2019年10月5日から10月14日にかけて、パープルームギャラリーにて「星座と出会い系、もしくは絵画とグループ展について」と題する展覧会が催された。この展覧会のステートメントには、「これまでパープルームギャラリーで開催してきた展覧会やこれから開催されるであろう展覧会が「星座」だとするならば、それがひとつにつながって大きなプラネタリウムのような芸術空間を形成することもあり得るのではないか」との文言がある。ともすると、本展覧会こそが梅津がつなぎあわせてきた「星座」が一堂に会した「プラネタリウムのような芸術空間」ではなかろうか。本展覧会の第5章「不定形の炎症」にて、展覧されているマケットは、「星座盤」さながらだ。
エジプト、メソポタミア、ギリシア、中国。古来、地域や時代ごとに、異なるグループ化に基づく星座が描かれてきた。今日では、1つに統一されているが、本来、星座は多元的であるはずだ。本展覧会で提示された「星座」も、数あるうちの一つでしかない。
そして、星座は民話や神話といった物語が付随することで駆動してきた。本展覧会を契機として生まれる言説、そして、パープルームの今後の活動を通して、梅津庸一が描く「星座」が如何なる「物語」を獲得し、どのように駆動していくのか注視したい。

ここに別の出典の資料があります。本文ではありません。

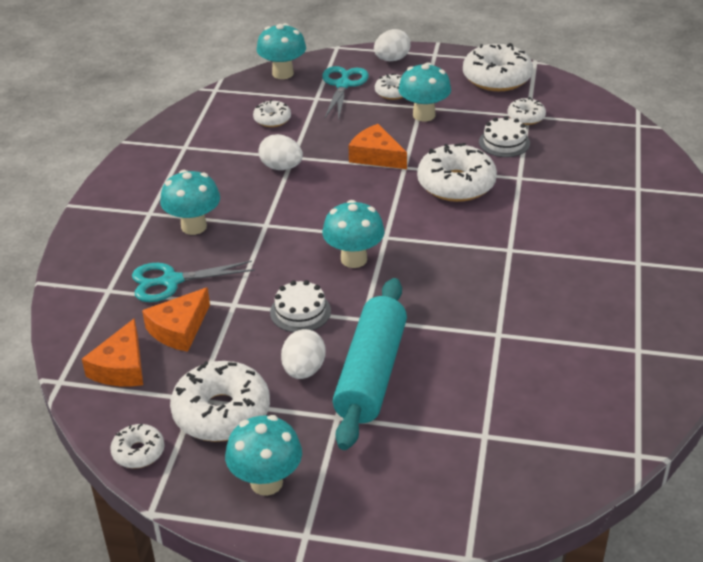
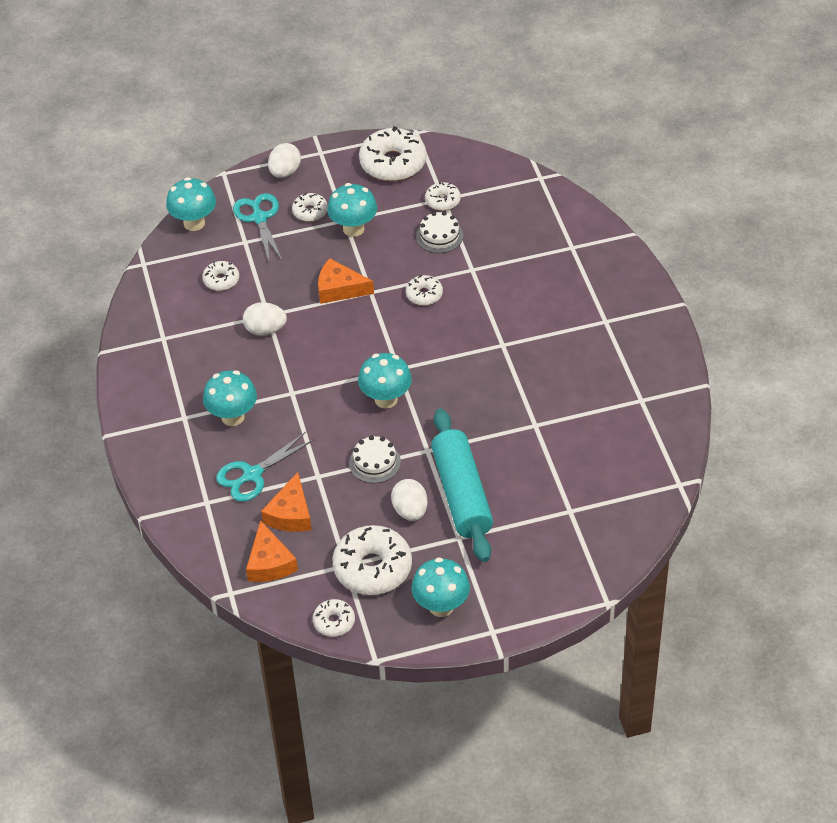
camera: 25 degrees left, 10 degrees up
(456, 184) = (424, 295): white donut -> white donut, size x0.52

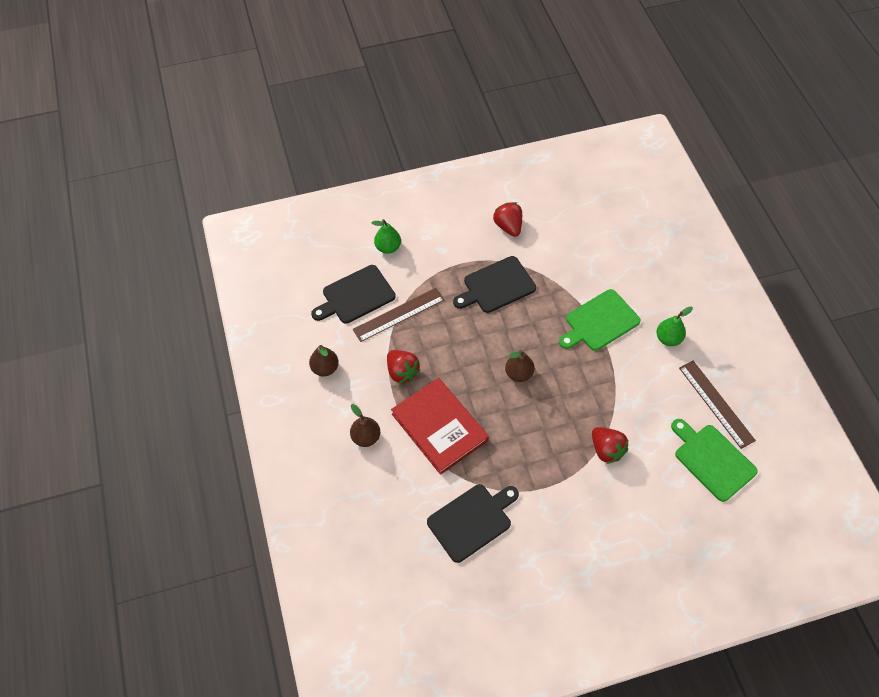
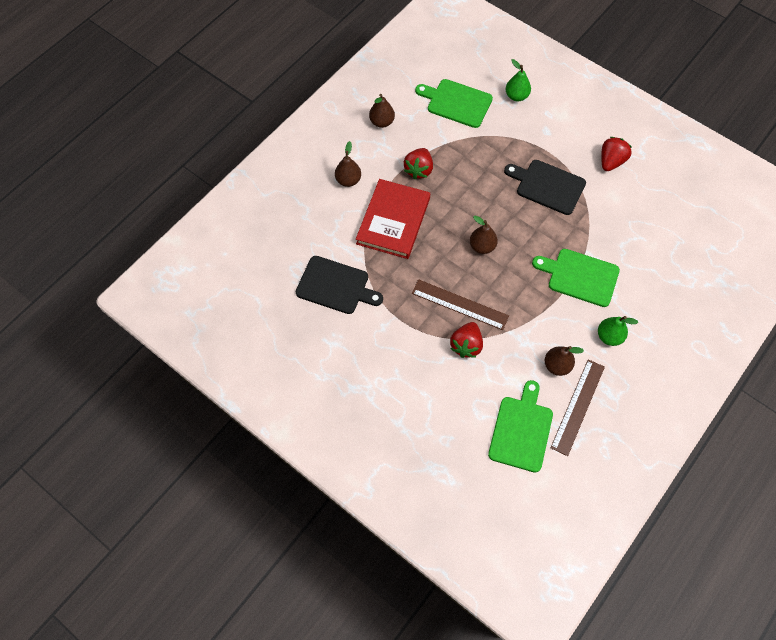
camera: 55 degrees right, 5 degrees up
(356, 296) = (456, 103): black cutting board -> green cutting board
(399, 314) = (465, 138): brown ruler -> brown ruler (459, 304)
(670, 394) = (557, 365): none -> brown pear

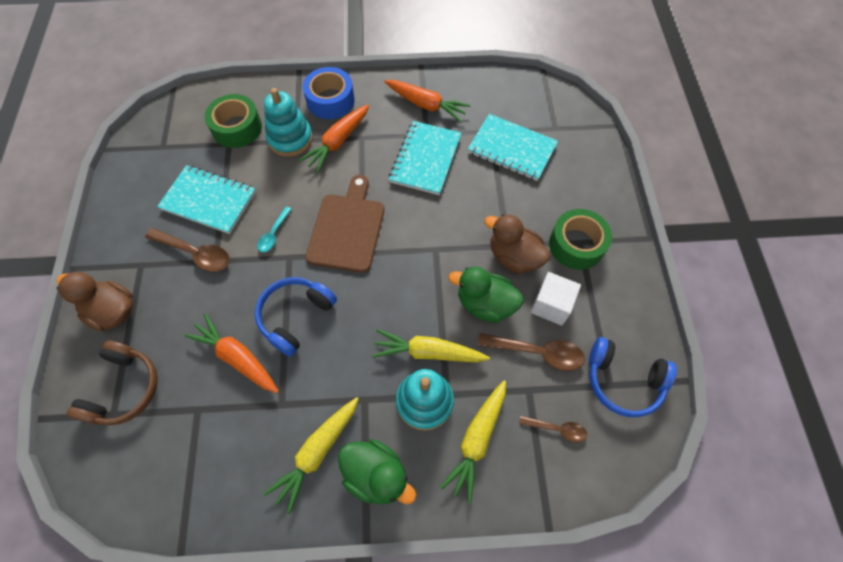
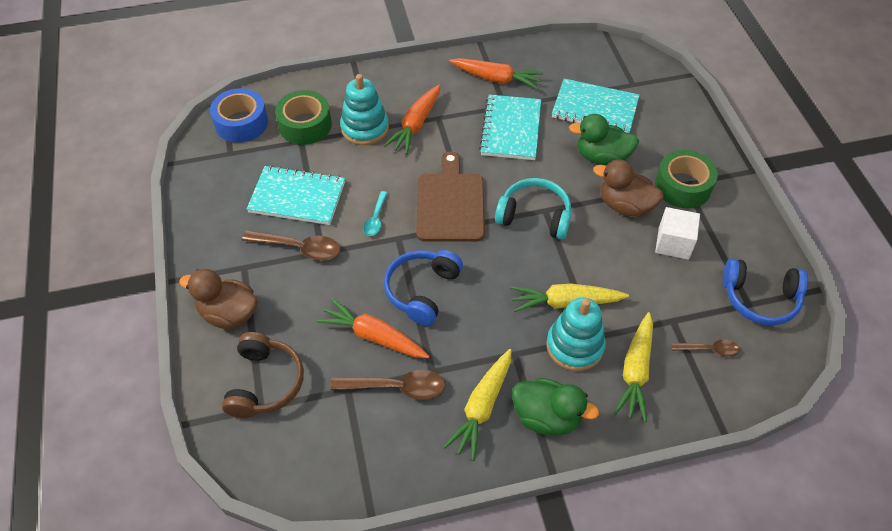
camera: 10 degrees left, 10 degrees down
(330, 100) = (396, 87): blue tape -> blue tape (241, 123)
(423, 254) = (534, 216): none -> turquoise headphones
(485, 304) = (609, 251): green duck -> green duck (602, 157)
(537, 352) = (672, 286): brown spoon -> brown spoon (396, 387)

第5章「不定形の炎症」にて展覧された展覧会場のマケット

*1 ジョージ・クブラー著、中谷礼仁・田中伸幸訳『時のかたち』鹿島出版会、2018年、14ページ
*2 池田剛介「モノ=作品はいま、どこにあるのか—『デュシャン』、ジョージ・クブラー『時のかたち』ほか」「10+1 website」特集ブック・レヴュー2019  (http://10plus1.jp/monthly/2019/01/issue-08.php )
※梅津の発言については、話し言葉を一部編集し、読みやすいものに変えた。

写真撮影:編集部

 

[展覧会概要]
梅津庸一キュレーション展 フル・フロンタル 裸のサーキュレイター
会期:2020年6月10日~6月29日
会場:日本橋三越本店本館6階コンテンポラリーギャラリー

※当初の会期は2020年4月15日〜4月27日であったが、コロナウイルスの影響で、5月13日~5月25日に延期。その後、再度延期がなされ、上記日程での開催となった。